→ Your objective: Count the lines in the records below that contain the string "chart", treating uppercase and lowercase as different. Reply with the number alone.

→ Excerpted data:

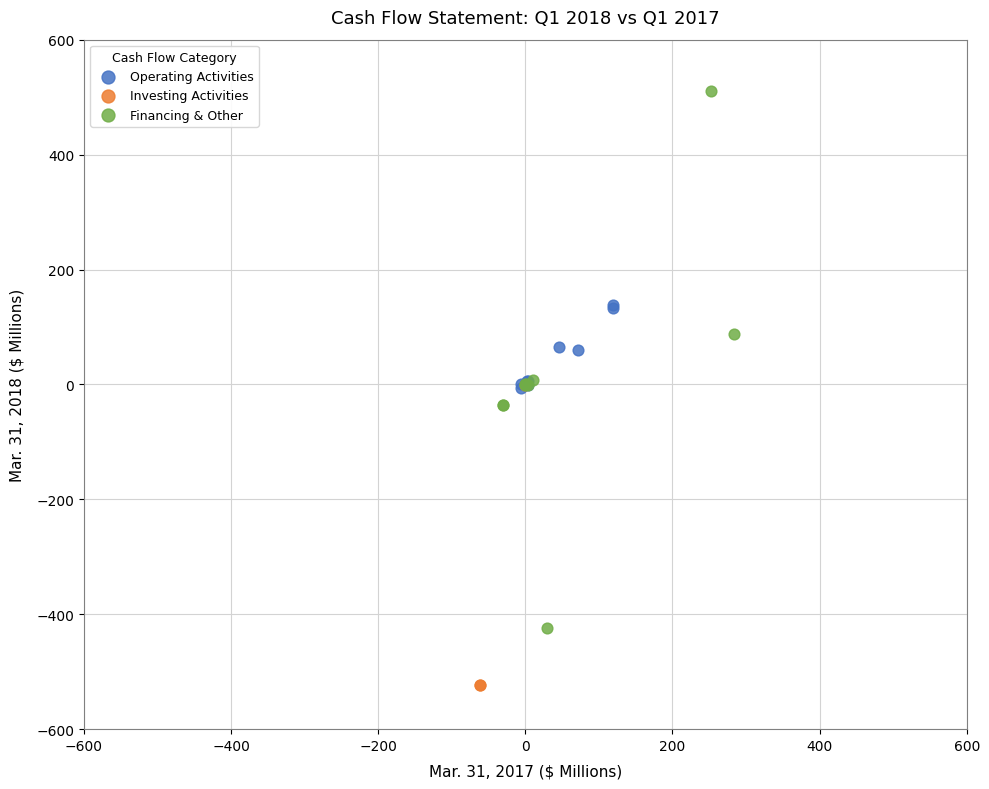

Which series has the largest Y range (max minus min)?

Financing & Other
...
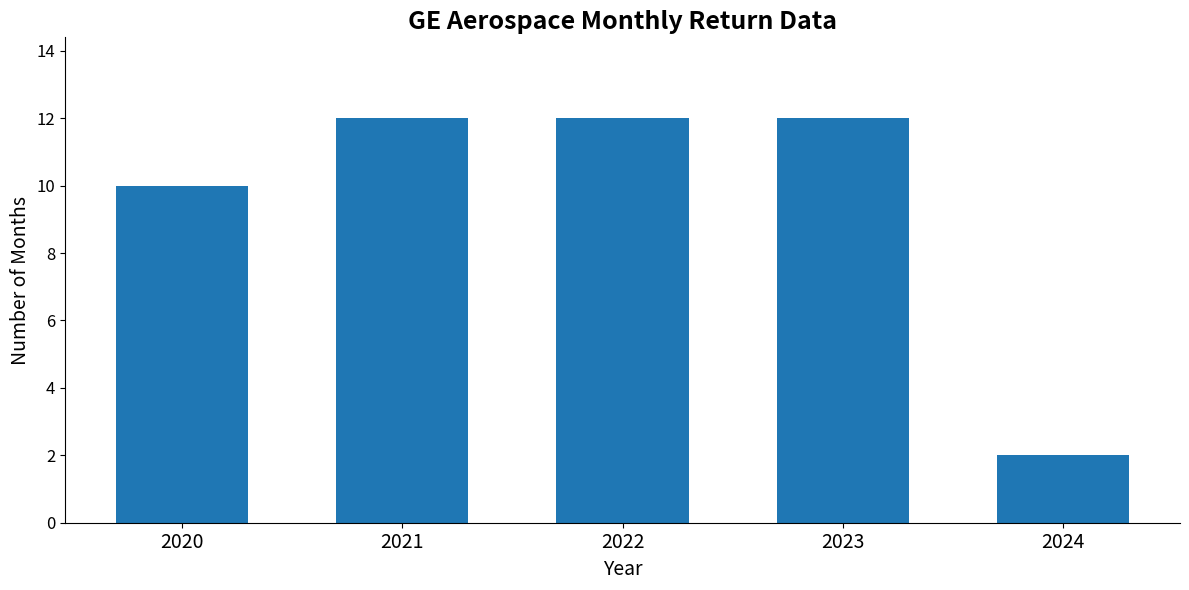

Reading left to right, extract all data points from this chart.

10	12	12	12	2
* * *
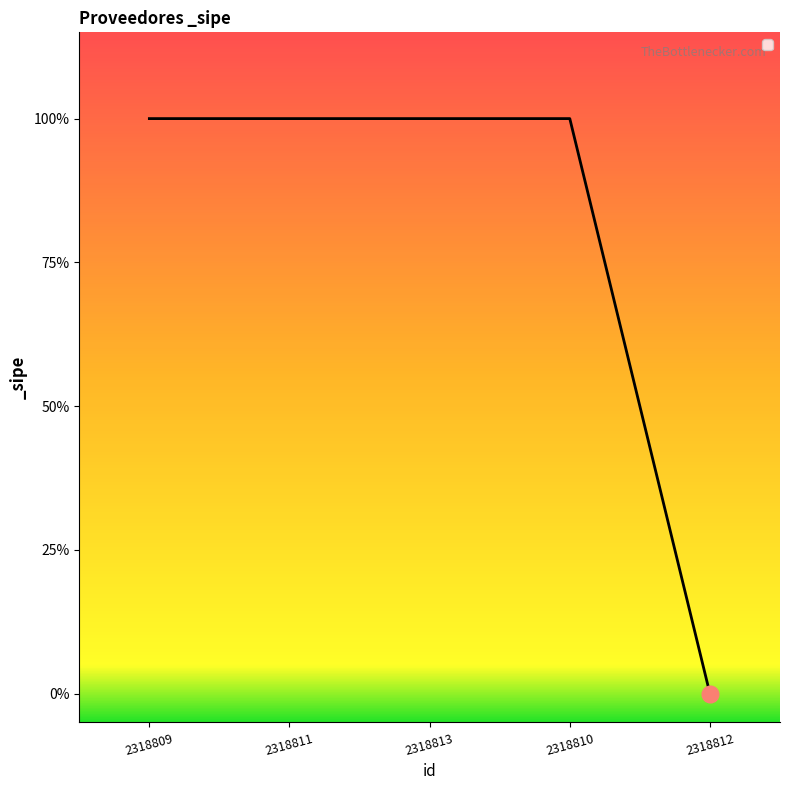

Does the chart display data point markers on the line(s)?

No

→ Problem solution: 2